Bird flu is widespread among poultry, but it isn't clear how long it will keep circulating among cattle. The USDA is doing only limited testing of cows and has not shared all of its data publicly, making the full extent of the outbreak impossible to know. Even if milk is still safe to drink, the thought of bird-flu fragments swimming around in it is unappetizing for a country that has already turned away from milk.

Just how much milk Americans used to drink can be hard to grasp. Consumption peaked in 1945 at 45 gallons a person annually, enough to overfill a standard-size bathtub. Americans believed that "more milk makes us healthier" and drank accordingly, DuPuis said. Government marketing pushed milk as a necessary, perfect food that could solve virtually all nutrition problems, especially in children; milk-derived healthiness eventually became associated with strength, affluence, and patriotism. Holes in the health narrative have since appeared: Consuming too much milk and other dairy products is now considered unhealthy because of the fat content. And long-standing myths about milk, such as that its calcium is required for strengthening bones and growing taller, have largely been debunked.

Today, drinking milk can get you "milk-shamed" by people who think it's disgusting. It's particularly unpopular with younger people, who are grossed out by the milk served in schools. Where dairy once reigned supreme, milk alternatives made of oats, almonds, soy, peas, and countless other things have found a foothold. The FDA even lets plant-based milk call itself "milk," as I wrote last year.

Less demand for milk would have consequences. "I suspect the dairy industry is on the edge of their seat," DuPuis said. Outbreaks are expected to take a financial toll on farmers, who will not only sell less milk but also have to care for sick animals, and the costs may be passed on to consumers. In rural areas that once thrived on milk production, such as upstate New York, abandoned small farms are now overgrown with trees, DuPuis observed. "Are we going to end up with fewer farms and more trees because of this latest problem? I can imagine so," she said.

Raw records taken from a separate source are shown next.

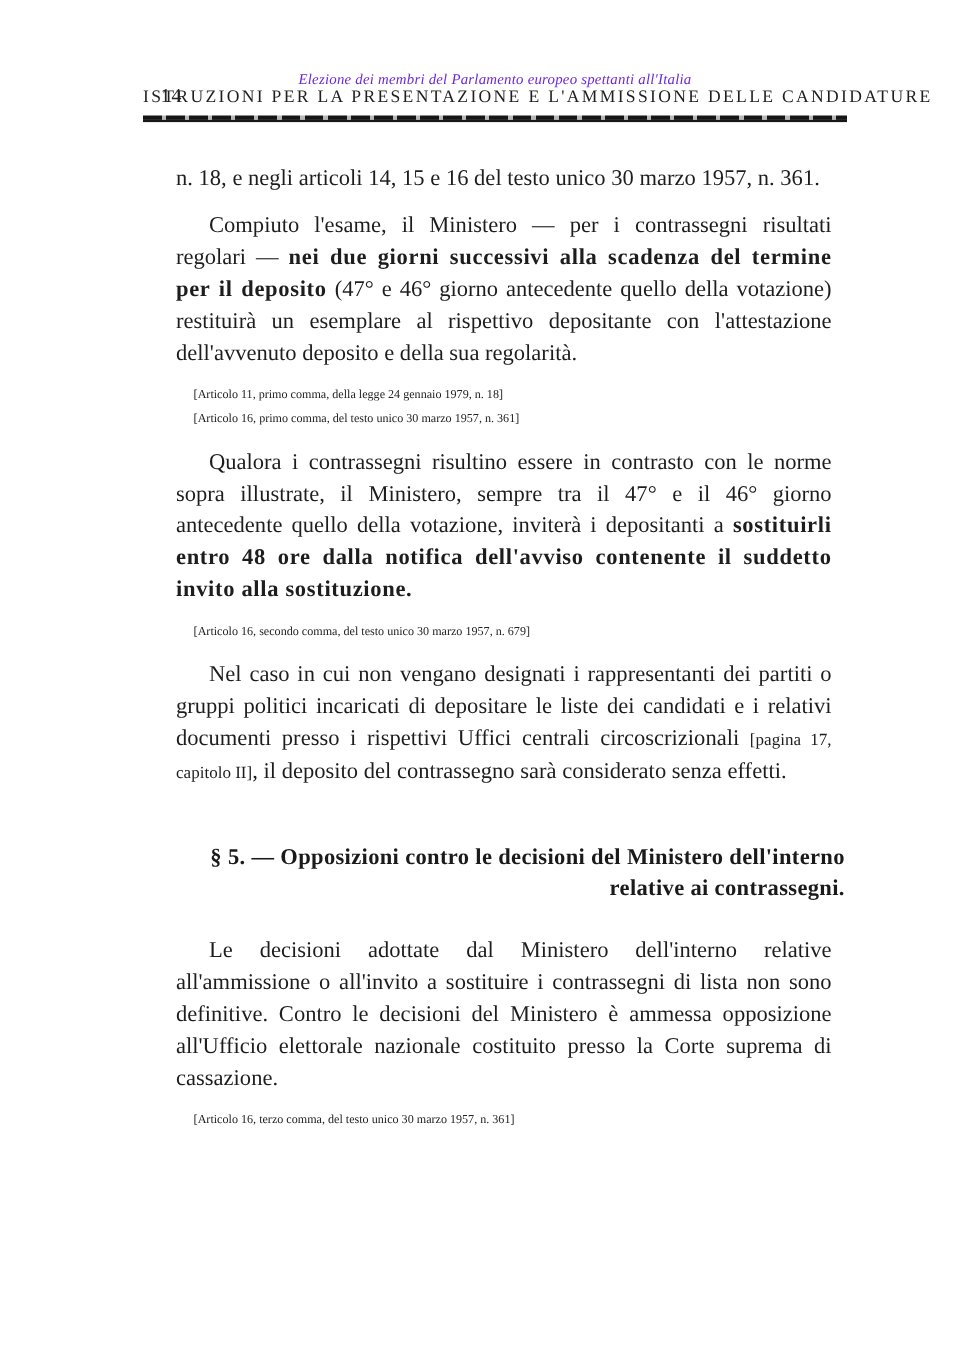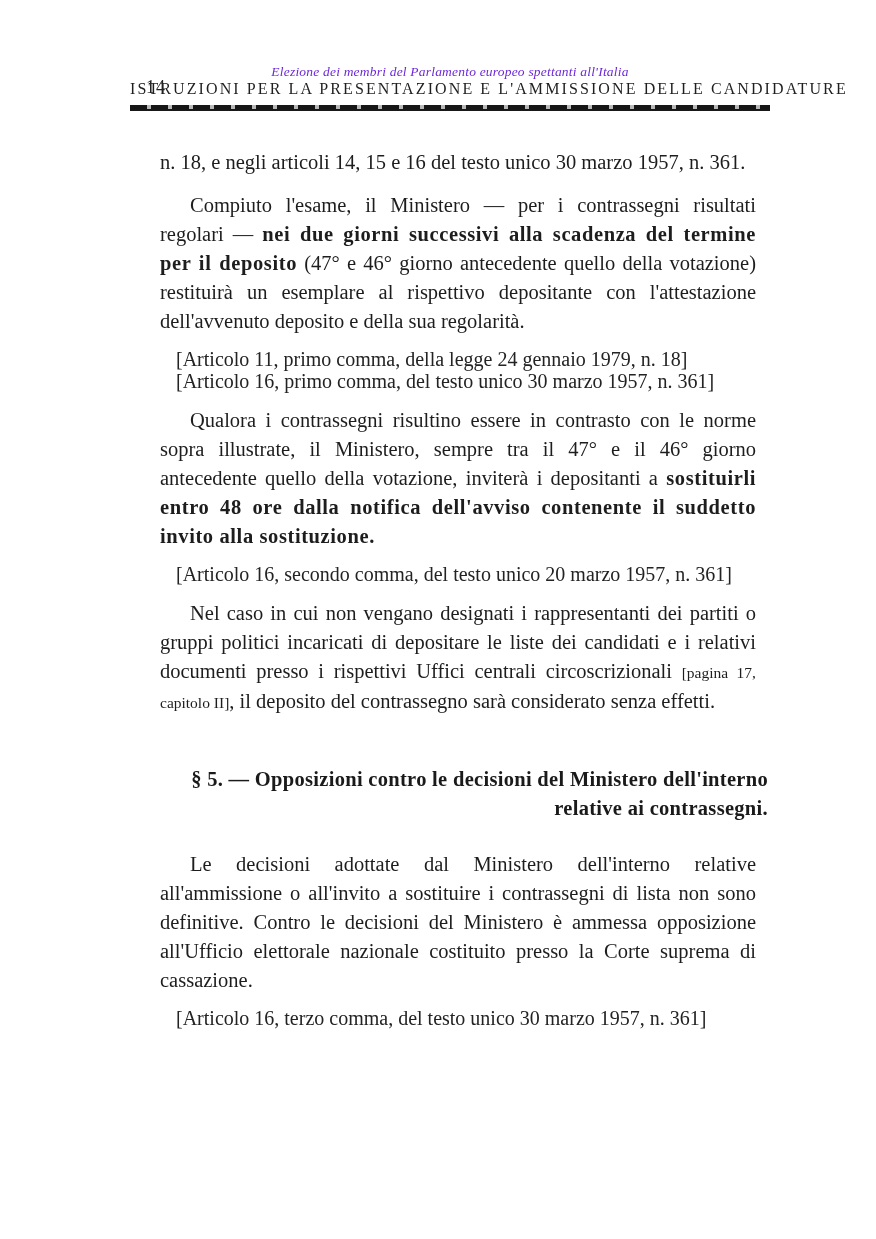--- a/index.html
+++ b/index.html
@@ -77,7 +77,7 @@
   .cites { margin-top: 7px; }
   .cite {
     margin: 0;
-    font-size: 20px;
+    font-size: 11px;
     line-height: 22px;
     text-indent: 0;
     padding-left: 28px;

The myth of milk has been eroded from many fronts: nutrition research, shifting societal norms, an abundance of new beverages. With bird flu, it has never seemed less like the magic health elixir it was once thought to be. But the turn against milk might have gone too far. Pasteurization was invented in the 19th century, yet it works to kill modern-day pathogens. Dairy has a great track record when it comes to safety, Polzin said. And it is still a decently healthy choice, with some significant advantages over plant-based alternatives, such as having more vitamins and minerals, less sugar, and more protein. Even during the bird-flu outbreak, milk may still have some magic to it.